§ **SELECTED PASSAGE**
»»

At the end of the day, everyone has a role to play in Information Security. However, I think the HealthIT managers and leaders in particular are critical to making security programs effective in healthcare organizations today.

Let me explain…

Of all the problems we have with security these days,  I think the biggest stumbling block often has to do with not having an accurate inventory of the data we need to protect and defining ownership and accountability for protection. This problem is certainly not unique to Healthcare. No amount of technology investments or sophistication can solve this problem as it is a people and process problem more than anything else.

Healthcare is unfortunately in a unenviable position in this regard. Before the Meaningful Use program that has led to rapid adoption of EHRs over the last five years, many healthcare organizations didn’t necessarily have standard methods or technologies for collecting, processing or storing data. As a result, you will often see PHI or other sensitive information in all kinds of places that no one knows about any longer, let alone “own” them –  Network file shares,  emails, a legacy application or database that is no longer used  etc. The fact that HealthIT in general has been overstretched over the last five years with implementation of EHRs or other programs hasn’t helped matters either.

In my opinion and experience, the average Healthcare organization is nowhere close to solving the crux of the problem with security programs – which is to ensure ownership, accountability and real effectiveness or efficiencies.

Most of us in the security profession have long talked about the critical need for the “business” to take ownership among business and technology leaders. For the most part however, I think this remains a elusive goal for many organizations. This is a serious problem because we can’t hope to have effective security programs or efficiencies without ownership and accountability.

So, how do we solve this problem in Healthcare? I think the answer lies in HealthIT leadership taking point on both ownership and accountability.

HealthIT personnel plan, design and build systems that collect/migrate/process/store data, interact with clinical or business leadership and stakeholders to formulate strategies, gather requirements, set expectations and are ultimately responsible for delivering them. Who better than HealthIT leaders and managers to be the owners and be accountable for safeguarding the data? Right?

««

§ **DATA EXCERPTS**
»»

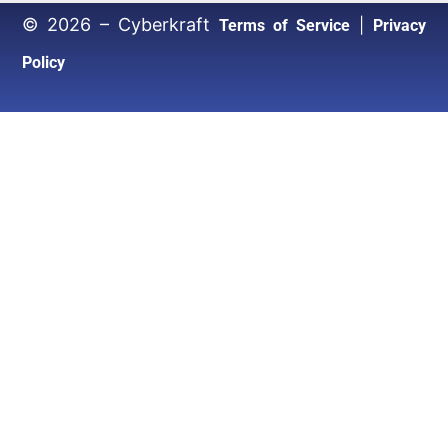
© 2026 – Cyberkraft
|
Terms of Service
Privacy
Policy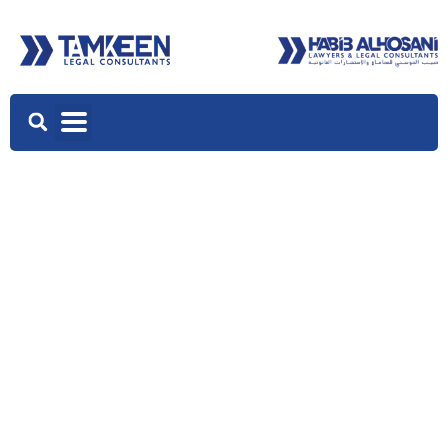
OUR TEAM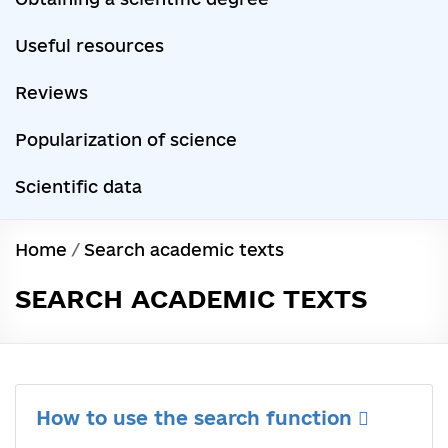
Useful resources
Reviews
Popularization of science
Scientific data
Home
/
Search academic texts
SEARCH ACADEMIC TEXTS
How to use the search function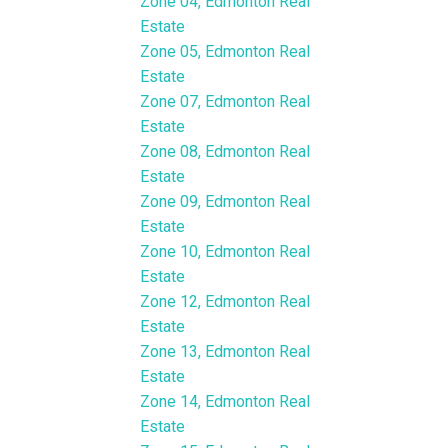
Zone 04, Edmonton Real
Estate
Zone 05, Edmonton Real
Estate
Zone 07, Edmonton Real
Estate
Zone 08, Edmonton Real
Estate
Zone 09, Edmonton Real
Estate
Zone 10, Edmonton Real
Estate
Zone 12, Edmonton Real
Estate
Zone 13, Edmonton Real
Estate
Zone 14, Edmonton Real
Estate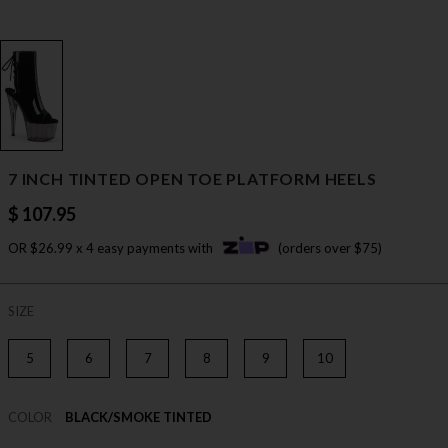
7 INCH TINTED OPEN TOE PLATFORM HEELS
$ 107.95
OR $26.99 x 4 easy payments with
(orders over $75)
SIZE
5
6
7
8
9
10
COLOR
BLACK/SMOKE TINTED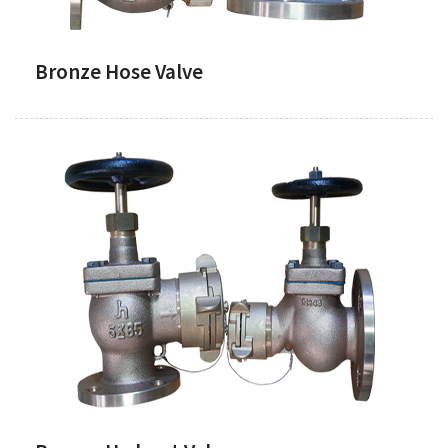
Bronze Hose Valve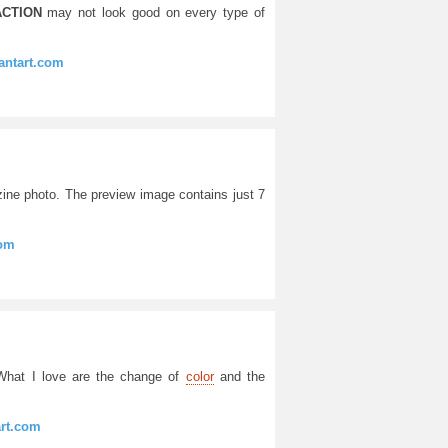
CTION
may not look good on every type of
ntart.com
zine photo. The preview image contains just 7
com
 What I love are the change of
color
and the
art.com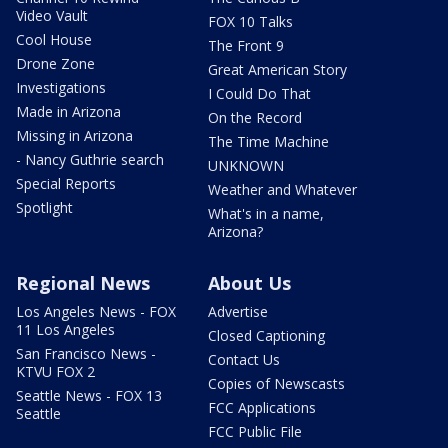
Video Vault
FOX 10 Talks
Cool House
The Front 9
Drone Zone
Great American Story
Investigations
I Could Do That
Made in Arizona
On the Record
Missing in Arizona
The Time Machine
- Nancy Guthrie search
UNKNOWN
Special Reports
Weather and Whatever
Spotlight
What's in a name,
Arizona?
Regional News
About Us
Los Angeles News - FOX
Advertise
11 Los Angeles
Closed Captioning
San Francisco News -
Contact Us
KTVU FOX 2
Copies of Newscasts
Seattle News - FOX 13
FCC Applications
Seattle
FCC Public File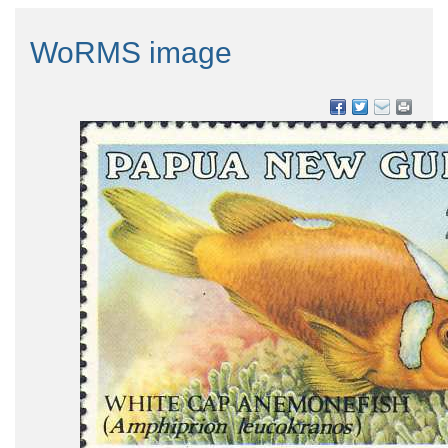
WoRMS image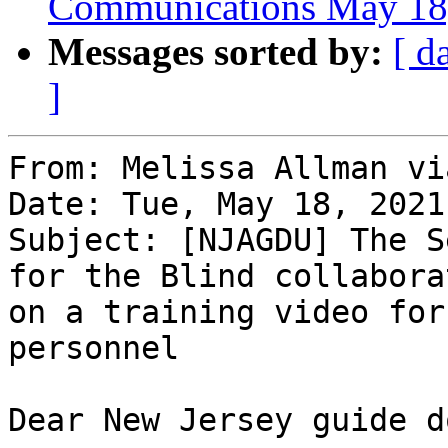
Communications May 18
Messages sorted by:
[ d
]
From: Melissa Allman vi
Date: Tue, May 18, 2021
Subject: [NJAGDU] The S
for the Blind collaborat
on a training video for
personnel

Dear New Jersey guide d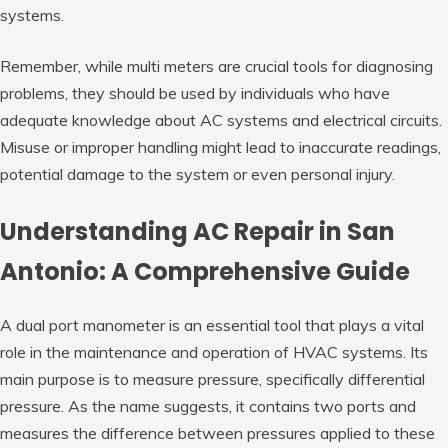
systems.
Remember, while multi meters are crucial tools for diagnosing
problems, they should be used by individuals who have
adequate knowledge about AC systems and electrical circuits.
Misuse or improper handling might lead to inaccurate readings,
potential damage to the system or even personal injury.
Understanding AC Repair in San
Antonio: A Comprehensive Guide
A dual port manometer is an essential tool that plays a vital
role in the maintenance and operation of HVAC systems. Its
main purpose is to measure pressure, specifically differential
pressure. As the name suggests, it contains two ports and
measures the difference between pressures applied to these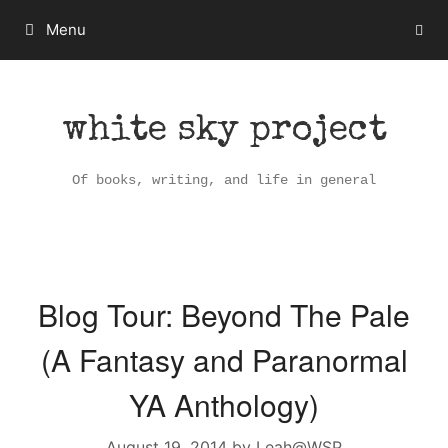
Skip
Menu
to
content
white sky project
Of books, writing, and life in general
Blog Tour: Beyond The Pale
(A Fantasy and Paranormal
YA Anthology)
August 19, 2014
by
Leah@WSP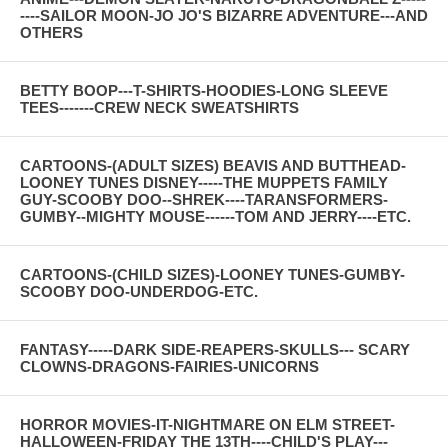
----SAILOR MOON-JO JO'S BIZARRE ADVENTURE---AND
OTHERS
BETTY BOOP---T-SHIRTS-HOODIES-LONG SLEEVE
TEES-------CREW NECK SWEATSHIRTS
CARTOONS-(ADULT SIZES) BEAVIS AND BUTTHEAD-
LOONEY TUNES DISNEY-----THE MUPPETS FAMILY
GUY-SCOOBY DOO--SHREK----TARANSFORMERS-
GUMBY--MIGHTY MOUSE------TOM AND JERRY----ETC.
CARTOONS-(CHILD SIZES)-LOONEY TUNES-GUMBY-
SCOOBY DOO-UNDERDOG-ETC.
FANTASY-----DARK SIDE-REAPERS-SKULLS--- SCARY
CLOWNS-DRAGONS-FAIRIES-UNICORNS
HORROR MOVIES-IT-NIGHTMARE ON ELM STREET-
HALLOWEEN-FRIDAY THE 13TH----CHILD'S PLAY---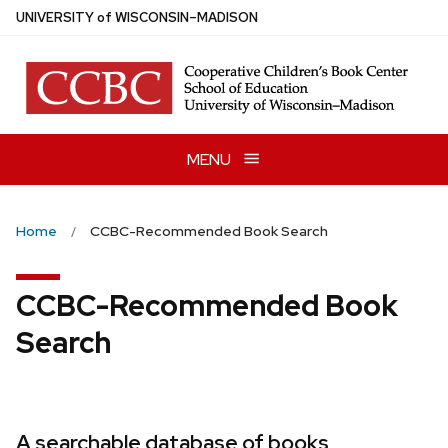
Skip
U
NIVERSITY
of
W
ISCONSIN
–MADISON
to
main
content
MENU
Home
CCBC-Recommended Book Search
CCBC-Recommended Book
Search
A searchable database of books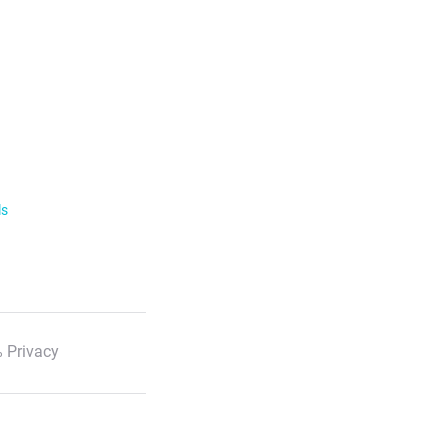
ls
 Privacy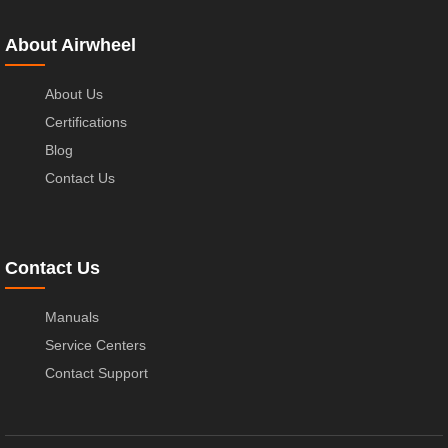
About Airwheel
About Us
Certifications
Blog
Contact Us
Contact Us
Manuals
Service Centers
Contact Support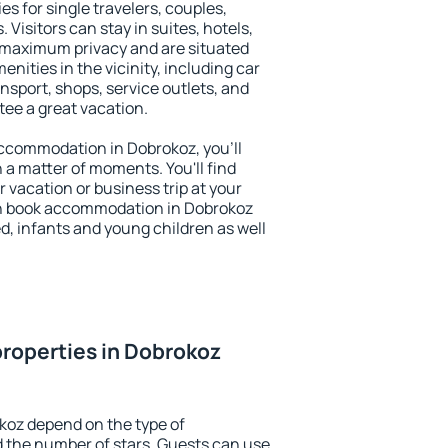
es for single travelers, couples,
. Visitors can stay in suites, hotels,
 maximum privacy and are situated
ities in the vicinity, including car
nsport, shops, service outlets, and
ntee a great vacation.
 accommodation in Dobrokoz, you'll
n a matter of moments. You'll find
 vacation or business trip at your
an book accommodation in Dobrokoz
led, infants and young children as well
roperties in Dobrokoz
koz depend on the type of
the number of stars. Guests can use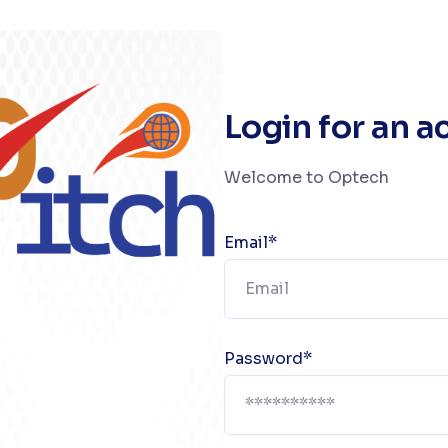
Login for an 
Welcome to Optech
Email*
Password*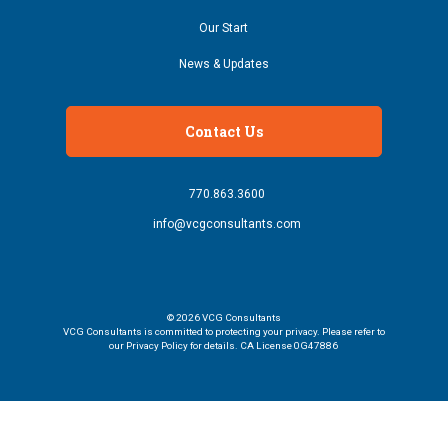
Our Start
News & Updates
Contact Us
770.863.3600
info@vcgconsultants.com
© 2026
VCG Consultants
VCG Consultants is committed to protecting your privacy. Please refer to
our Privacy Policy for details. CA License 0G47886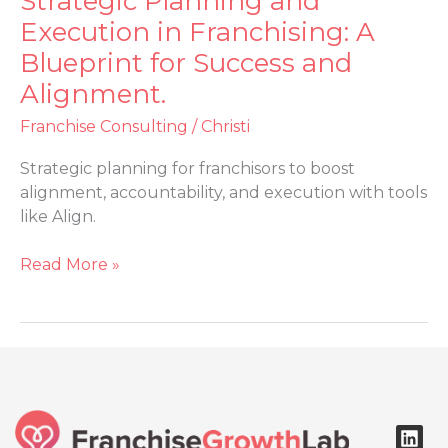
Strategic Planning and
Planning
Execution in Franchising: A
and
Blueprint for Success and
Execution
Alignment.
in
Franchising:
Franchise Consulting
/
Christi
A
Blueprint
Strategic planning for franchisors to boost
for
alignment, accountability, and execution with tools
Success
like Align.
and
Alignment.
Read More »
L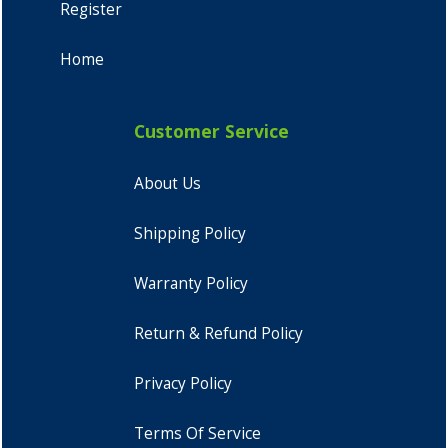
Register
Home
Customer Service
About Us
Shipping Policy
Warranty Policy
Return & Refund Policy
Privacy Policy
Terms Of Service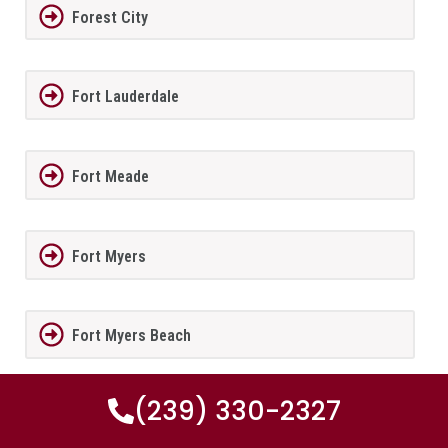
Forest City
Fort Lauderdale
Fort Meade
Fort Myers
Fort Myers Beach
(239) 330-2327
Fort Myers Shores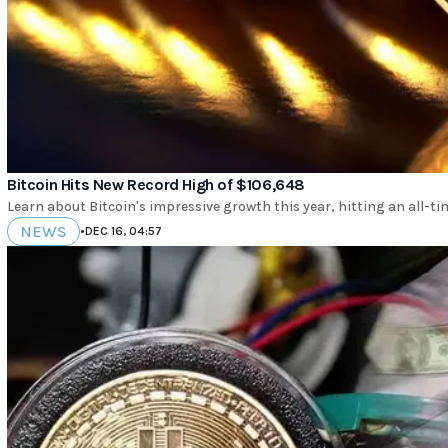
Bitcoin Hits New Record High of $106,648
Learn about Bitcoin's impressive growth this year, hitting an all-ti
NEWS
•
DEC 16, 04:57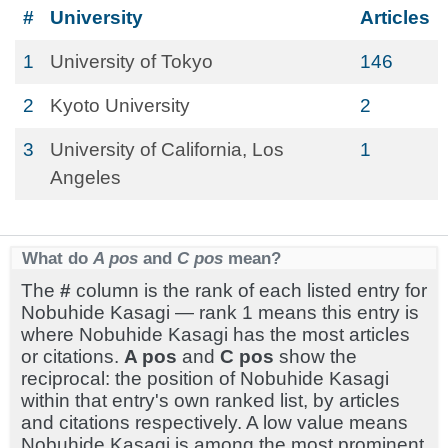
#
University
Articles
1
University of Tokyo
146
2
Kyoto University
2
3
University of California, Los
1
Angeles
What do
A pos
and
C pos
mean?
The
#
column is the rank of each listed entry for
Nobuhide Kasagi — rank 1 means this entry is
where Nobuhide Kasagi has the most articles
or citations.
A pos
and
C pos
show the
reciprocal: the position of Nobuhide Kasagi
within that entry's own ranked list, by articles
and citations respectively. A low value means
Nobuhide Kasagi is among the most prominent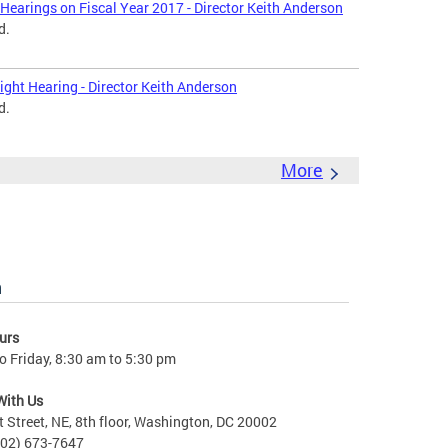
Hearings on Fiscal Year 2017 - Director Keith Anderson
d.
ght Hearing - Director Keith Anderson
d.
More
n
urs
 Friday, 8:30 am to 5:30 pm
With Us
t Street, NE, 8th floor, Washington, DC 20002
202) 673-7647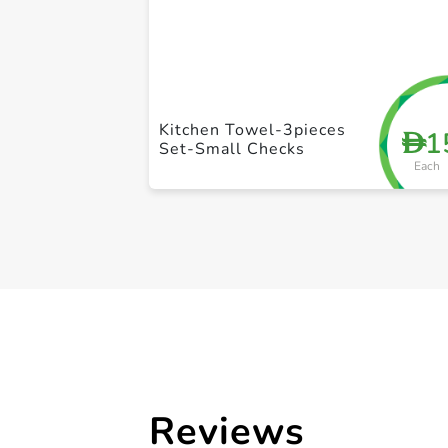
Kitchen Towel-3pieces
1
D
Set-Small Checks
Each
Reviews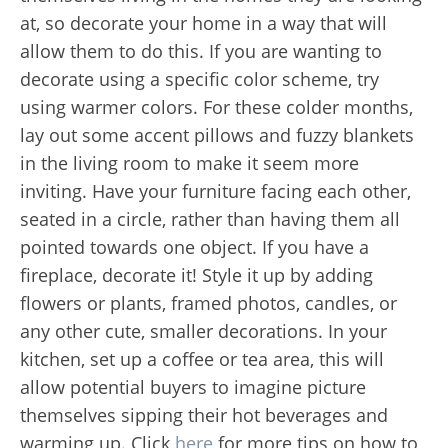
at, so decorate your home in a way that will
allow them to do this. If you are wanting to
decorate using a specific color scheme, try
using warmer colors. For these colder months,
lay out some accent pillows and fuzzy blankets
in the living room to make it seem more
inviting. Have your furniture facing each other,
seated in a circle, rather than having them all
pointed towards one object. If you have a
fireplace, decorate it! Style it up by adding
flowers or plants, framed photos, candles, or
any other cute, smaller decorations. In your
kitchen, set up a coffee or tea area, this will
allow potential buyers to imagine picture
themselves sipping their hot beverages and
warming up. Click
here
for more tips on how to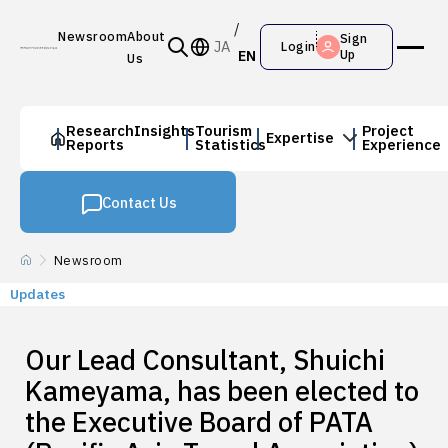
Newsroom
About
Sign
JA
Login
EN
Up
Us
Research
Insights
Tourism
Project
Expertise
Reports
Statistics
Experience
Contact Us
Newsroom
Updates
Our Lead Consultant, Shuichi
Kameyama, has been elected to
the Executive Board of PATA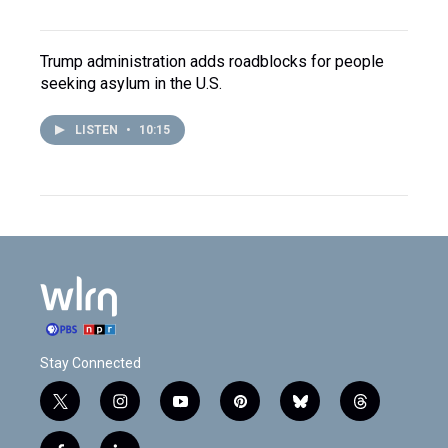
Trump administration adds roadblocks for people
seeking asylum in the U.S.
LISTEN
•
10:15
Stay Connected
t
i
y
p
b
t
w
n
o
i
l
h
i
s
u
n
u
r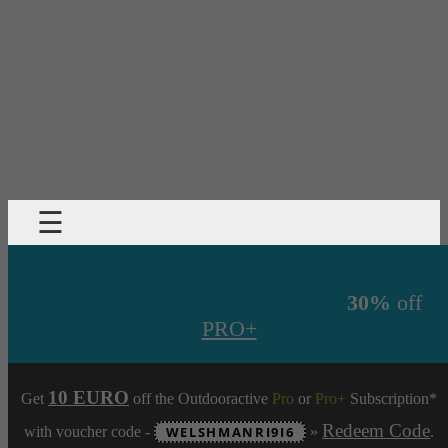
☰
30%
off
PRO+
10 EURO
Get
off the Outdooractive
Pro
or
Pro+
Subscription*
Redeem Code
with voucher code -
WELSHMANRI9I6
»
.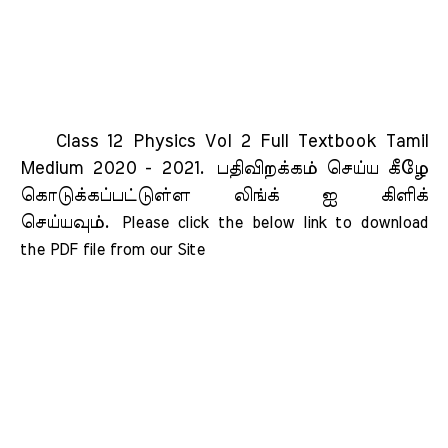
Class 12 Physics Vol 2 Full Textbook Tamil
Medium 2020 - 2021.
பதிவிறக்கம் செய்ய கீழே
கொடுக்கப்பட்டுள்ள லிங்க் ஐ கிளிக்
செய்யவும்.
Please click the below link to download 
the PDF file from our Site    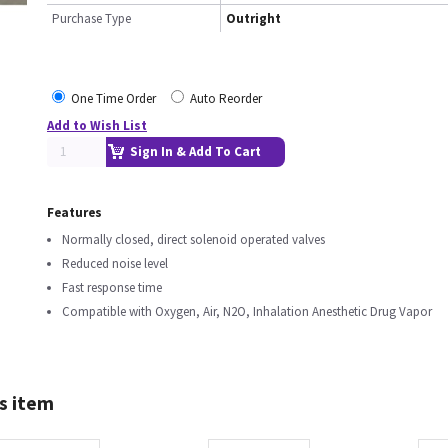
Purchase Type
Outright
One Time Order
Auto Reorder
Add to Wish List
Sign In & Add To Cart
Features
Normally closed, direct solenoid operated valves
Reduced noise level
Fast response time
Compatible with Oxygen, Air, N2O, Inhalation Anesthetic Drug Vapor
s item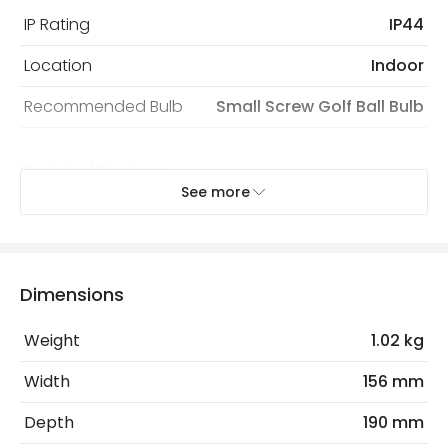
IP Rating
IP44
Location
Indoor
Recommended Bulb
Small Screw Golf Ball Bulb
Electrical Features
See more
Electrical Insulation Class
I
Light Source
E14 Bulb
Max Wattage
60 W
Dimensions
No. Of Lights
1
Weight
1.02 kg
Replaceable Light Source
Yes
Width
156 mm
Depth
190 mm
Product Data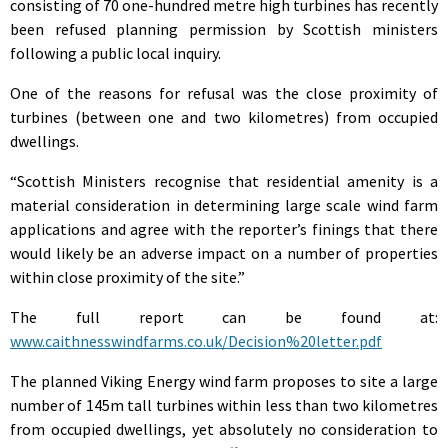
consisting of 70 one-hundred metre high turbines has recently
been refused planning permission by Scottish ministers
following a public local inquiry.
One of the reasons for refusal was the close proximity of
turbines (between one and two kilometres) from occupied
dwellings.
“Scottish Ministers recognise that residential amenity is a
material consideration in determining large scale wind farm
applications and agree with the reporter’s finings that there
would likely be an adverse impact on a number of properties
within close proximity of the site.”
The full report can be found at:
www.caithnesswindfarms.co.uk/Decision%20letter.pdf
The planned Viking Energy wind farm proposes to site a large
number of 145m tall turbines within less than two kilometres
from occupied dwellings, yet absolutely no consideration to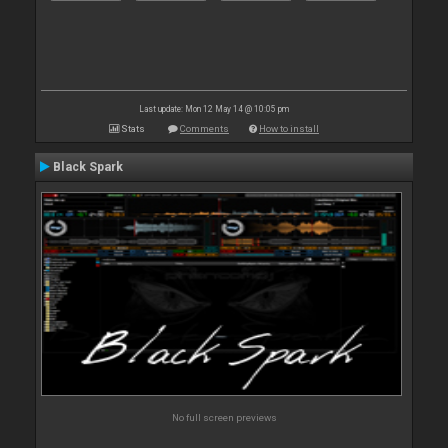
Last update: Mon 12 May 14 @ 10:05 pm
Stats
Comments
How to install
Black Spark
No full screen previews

««

§ **WHAT YOU NEED TO DO**
In the text on healthcare information security, what program is credited with the rapid adoption of EHRs over the last five years?

§ **ANSWER SPACE**
The Meaningful Use program.